The reason why Tandy and cohort are making these idiotic statements that run counter to accepted history is simple. And it has to do with the increasing tendency of the media in describing drug prohibition for what it actually is: drug prohibition. Which every American schoolchild has learned by junior high was an unmitigated flop.

The more the media uses the word 'prohibition' to describe the War on (Some) Drugs, the more the public associates the word with the historical failure of alcohol prohibition. It's an added benefit that the more the modern-day prohibitionists are reminded of their historical, ideological ancestors, the more they are reminded that they, too, are engaged in a lost cause. So, in a pathetic attempt at a counter-attack in the arena of public opinion, and in defiance of accepted historical fact, they try to trot out revisionist nonsense such what Tandy spewed. Which, when viewed from the universally accepted fact that alcohol prohibition was a disaster for this country, is proof of how ideologically bankrupt the prohibs really are to be reaching for straws...and broken ones, at that.

Anonymous said...

kaptinemo, have you ever heard the saying that all history is revisionist?

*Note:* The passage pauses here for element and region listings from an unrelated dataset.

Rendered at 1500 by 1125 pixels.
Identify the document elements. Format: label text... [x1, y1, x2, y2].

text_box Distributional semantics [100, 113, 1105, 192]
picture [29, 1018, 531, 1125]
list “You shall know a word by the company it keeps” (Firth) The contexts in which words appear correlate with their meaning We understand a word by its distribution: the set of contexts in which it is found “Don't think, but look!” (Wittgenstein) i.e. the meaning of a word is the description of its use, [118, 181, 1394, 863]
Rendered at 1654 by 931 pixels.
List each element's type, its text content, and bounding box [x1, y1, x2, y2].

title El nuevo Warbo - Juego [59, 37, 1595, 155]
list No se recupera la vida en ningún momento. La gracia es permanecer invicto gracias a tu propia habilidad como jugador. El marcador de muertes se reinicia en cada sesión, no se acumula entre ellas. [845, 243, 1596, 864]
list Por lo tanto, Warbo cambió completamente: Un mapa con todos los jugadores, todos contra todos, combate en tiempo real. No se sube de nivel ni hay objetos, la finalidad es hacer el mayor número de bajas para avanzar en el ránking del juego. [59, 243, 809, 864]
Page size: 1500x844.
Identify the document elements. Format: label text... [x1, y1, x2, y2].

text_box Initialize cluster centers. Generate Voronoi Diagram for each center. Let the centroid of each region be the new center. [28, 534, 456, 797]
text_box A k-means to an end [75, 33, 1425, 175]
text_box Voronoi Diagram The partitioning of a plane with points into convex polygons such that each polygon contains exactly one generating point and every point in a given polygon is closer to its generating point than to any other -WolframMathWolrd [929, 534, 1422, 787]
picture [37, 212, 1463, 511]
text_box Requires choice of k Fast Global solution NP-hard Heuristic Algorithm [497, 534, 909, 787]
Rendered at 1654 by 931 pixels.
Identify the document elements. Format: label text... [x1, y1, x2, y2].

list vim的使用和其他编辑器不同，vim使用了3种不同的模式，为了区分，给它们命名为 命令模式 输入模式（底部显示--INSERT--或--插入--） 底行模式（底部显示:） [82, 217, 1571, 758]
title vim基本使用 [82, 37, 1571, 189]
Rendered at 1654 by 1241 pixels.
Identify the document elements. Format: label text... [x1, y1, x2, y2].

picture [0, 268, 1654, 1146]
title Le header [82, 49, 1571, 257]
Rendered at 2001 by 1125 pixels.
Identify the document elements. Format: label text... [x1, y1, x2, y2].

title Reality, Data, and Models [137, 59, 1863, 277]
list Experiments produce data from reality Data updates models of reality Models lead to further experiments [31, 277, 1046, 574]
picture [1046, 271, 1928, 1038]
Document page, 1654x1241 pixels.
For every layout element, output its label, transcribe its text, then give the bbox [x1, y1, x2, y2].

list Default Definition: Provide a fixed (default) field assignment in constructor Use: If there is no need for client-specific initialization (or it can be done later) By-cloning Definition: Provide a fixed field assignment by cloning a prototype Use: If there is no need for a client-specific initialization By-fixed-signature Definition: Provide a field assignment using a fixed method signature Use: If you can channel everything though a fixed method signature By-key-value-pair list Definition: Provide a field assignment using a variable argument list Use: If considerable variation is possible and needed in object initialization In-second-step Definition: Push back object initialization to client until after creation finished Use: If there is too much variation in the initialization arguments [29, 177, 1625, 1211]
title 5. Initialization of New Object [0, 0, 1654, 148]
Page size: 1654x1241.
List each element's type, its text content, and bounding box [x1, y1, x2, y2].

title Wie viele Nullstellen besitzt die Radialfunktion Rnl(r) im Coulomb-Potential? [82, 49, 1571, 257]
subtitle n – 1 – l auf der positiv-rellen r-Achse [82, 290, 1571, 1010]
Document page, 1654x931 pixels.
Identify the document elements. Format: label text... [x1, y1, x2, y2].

This clip reminded me of an anti-marijuana column by George Will called This War is Worth Fighting. In it Will paraphrased John Walters saying, "Even Prohibition ... changed behavior: After repeal, per capita alcohol use did not return to pre-Prohibition levels until the 1960s."

Of course if you're arguing on the side that prohibition failed, the 21st Amendment is a pretty strong ace in yer hand.

But here's a point I think you gotta give 'em: prohibition does decrease use. Compared to lax regulation, prohibition will always lessen a behavior. It is not the only way to achieve prevention. Prohibition absolutely has the most unintended consequences of any policy. And I think the effect of prohibition on behavior diminishes over time. Yet in an all-or-no regulation argument, there's less drug use under prohibition than nothing.

That kind of all-or-nothing framework is what the drug warriors are going for when they make reference to Prohibition. Pin 'em down on the subject though, and they'll probably tell ya the analogy doesn't apply.

There's an important distinction between prohibition and prevention that drug warriors blur. The challenge for reform advocates is to promote a future with robust prevention efforts and less crime.

Anonymous said...

I find it difficult to understand why no one called Ms. Tandy on her statement that marijuana smoke contains more carcinogens than tobacco smoke. The statement is patently false on its face, there is no danger of cancer from marijuana, in fact the opposite is true, various elements of marijuana actually kill cancer cells without harming normal cells.